Amo-te, para sempre!
De sua querida e eterna,
Antônia.”
 
Eu me encontrava oco, vazio, assim como aquele quarto. Ao ler cada palavra que se encontrava naquela velha folha amarelada, eu ia me perdendo em supérfluas e excêntricas memórias do meu passado. Mas, aquela carta foi o suficiente para fazer com que eu desmoronasse juntamente com o temporal que caía do outro lado da janela, enquanto um nó atravessava a minha garganta e algumas lágrimas escorriam pela minha face. Contudo, as enxuguei, levantei-me daquele chão, saí do meu quarto, tranquei a porta e mantive o meu silêncio.

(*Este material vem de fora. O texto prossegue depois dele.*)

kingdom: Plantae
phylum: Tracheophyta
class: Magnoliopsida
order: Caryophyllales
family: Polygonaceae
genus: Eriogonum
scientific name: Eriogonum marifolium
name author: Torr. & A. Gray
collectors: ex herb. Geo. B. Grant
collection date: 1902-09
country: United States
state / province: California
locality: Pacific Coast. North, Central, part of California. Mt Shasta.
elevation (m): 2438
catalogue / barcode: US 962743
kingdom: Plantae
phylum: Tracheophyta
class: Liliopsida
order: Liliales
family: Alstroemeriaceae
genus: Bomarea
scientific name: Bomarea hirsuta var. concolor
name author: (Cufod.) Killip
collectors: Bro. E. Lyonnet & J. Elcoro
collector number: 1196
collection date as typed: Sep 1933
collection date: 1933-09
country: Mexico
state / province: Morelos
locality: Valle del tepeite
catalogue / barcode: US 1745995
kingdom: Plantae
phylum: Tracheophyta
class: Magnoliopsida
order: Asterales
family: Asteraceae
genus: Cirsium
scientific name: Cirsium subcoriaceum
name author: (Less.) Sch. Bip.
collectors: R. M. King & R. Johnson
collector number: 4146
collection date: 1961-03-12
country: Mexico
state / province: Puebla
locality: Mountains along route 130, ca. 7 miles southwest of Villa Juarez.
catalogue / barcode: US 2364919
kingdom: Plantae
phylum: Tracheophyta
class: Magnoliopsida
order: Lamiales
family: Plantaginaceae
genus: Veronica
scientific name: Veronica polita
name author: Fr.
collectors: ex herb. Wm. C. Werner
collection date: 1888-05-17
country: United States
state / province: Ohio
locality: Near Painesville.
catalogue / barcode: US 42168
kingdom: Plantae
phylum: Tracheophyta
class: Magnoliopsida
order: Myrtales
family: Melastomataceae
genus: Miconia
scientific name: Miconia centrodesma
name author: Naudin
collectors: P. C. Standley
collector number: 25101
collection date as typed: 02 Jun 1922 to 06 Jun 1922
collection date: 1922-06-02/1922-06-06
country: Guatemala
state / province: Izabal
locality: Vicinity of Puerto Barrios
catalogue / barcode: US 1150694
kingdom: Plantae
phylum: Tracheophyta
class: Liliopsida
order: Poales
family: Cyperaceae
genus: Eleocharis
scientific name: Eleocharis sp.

Segurando um ramo de jasmim, a sua flor predileta, fui até o local onde Antônia havia sido sepultada, nenhuma palavra saía da minha boca, o meu desespero, meu pranto estendido e os soluços cada vez mais intensos, já falavam o bastante por mim; enquanto em meu mais íntimo me perguntava: “Meu Deus, porque eu fui fraco? Porque eu fugi daquilo que eu sentia? Porque eu te abandonei, meu amor? Por quê??!! E agora eu te perdi, não digo que para sempre, pois nada se perde para sempre... Fiquei ali entrementes algumas horas, estático e calado e com a sensação de que facas adentravam o meu corpo... E hoje, eu, um homem de 65 anos, levo comigo apenas as lembranças daqueles momentos que para mim, sem dúvidas, foram únicos. Além da paz do olhar de Antônia. E assim, espero calmamente pelo dia em que nos encontraremos pela segunda e última vez, para rememorar aqueles velhos instantes e para que possamos nos amar além do incontável e da perpetuidade. Pois, eu sei que o nosso amor ainda sobrevive em mim; em nós... E dessa forma, ultrapassa os estorvos da morte, aquilo que para muitos é o fim, enquanto que para mim, é apenas mais um recomeço do outro lado da vida.

* Bruna Maria é estudante de Letras Vernáculas na UEFS.